The News
The U.S. Food and Drug Administration on Friday authorized a mechanism that would allow Florida to purchase millions of dollars’ worth of medications from Canada at far cheaper prices than in the U.S., despite fierce objections from the pharmaceutical industry.
In a major policy shift, the state will now be allowed to import some drugs from Canadian wholesalers for use in its Medicaid programs, as well as in government clinics and prisons.
The road to implementing this new plan could be rocky, however, as a key trade group has sued over importation efforts in the past and is expected to do so again.
SIGNALS
Experts are skeptical that the plan will be implemented
Health policy experts are skeptical that importing drugs from Canada will address the root cause of soaring drug prices in the U.S. — and say the plan may not even go into effect. “Having the FDA approve the importation plan is one step, but there are other major steps that make this difficult to do," one expert told NBC News. Canada has long been wary of becoming a major exporter of drugs to the U.S., worrying that such a move could fuel drug shortages on home soil. A representative for Canadian pharmacists told CBC that Canadians didn’t need to rush to their pharmacies to stock up. “This may never happen,” she said.
The Inflation Reduction Act may offer a clearer path to lower prices
Drug-cost reduction measures in President Joe Biden’s Inflation Reduction Act offer a “more direct path to lowering prices” than tapping into Canada’s supply, pharma policy experts told the New York Times. The IRA lets Medicaid negotiate the prices of a few expensive drugs directly with drugmakers, which is expected to save the federal government around $98.5 billion over a decade. One health law expert told the Times that allowing the government to negotiate prices with drug companies is a “pretty straightforward solution,” while the importation plan is a “jerry-rigged, complicated approach.”
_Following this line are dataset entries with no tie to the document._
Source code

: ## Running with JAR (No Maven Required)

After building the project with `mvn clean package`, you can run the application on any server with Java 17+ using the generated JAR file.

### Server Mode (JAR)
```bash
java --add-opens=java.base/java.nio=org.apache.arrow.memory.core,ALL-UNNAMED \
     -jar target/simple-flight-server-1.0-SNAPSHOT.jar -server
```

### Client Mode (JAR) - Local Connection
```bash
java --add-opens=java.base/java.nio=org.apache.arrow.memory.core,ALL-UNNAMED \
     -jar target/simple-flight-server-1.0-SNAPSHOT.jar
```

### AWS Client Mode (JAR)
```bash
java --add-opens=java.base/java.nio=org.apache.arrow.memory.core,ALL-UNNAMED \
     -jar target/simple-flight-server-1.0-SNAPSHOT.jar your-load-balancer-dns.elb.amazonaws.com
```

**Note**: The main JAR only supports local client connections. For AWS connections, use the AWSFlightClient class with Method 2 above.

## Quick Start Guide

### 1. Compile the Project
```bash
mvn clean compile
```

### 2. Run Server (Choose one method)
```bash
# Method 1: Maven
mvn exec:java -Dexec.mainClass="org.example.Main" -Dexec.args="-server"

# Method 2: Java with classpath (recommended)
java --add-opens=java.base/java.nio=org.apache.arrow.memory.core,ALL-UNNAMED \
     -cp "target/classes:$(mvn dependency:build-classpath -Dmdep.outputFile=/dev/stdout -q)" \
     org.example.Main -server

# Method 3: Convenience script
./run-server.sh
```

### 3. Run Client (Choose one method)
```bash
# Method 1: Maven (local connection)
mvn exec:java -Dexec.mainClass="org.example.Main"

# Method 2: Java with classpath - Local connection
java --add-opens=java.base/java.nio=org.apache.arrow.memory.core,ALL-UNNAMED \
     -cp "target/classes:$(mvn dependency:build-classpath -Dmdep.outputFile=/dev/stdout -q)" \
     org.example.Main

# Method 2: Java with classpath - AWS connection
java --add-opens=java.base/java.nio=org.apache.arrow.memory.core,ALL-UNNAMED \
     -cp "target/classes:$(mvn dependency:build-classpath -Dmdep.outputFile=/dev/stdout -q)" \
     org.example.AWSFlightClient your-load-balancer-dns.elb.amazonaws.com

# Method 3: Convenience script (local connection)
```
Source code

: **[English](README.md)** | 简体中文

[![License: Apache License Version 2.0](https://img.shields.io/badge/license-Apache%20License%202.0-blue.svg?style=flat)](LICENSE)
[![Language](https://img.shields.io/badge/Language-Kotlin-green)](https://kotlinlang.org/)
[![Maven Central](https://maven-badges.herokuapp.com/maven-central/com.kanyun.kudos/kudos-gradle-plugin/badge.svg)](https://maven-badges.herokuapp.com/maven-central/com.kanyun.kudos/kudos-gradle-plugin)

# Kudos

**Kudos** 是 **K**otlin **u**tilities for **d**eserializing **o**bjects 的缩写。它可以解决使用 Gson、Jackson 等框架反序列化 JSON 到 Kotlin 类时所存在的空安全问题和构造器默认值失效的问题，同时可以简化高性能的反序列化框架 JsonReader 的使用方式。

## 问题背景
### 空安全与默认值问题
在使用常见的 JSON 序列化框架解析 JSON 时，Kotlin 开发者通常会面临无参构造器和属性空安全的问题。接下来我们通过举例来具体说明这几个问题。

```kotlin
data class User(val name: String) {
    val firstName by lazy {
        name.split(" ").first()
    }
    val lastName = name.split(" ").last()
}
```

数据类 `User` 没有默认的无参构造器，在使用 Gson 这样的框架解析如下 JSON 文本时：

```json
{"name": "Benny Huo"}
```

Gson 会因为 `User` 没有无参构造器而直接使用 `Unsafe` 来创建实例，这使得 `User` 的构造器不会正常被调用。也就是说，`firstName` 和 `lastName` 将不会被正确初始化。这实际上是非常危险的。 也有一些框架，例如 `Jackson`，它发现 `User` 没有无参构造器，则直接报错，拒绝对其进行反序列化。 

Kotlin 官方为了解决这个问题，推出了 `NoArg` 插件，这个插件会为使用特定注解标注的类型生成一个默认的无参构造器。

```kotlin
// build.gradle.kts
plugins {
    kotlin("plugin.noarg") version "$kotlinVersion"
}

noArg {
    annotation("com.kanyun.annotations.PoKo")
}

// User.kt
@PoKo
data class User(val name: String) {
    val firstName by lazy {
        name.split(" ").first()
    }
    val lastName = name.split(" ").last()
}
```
Both parties will fight to take credit for import plan
Drug importation is popular with voters – and with the Florida plan approved, President Joe Biden is likely to find himself in a tussle with the state’s Republican Governor Ron DeSantis over who should take credit, one pollster told the health news website STAT News. Because the savings are eventually passed on to healthcare consumers, using imports to tamp down drug prices is popular across the aisle. A 2019 study from the non-profit health research group KFF found that 78% of respondents favored allowing Americans to buy prescription drugs imported from Canada, and DeSantis, who has been pushing for this plan for years, has long blamed Biden for the FDA approval taking so long to materialize.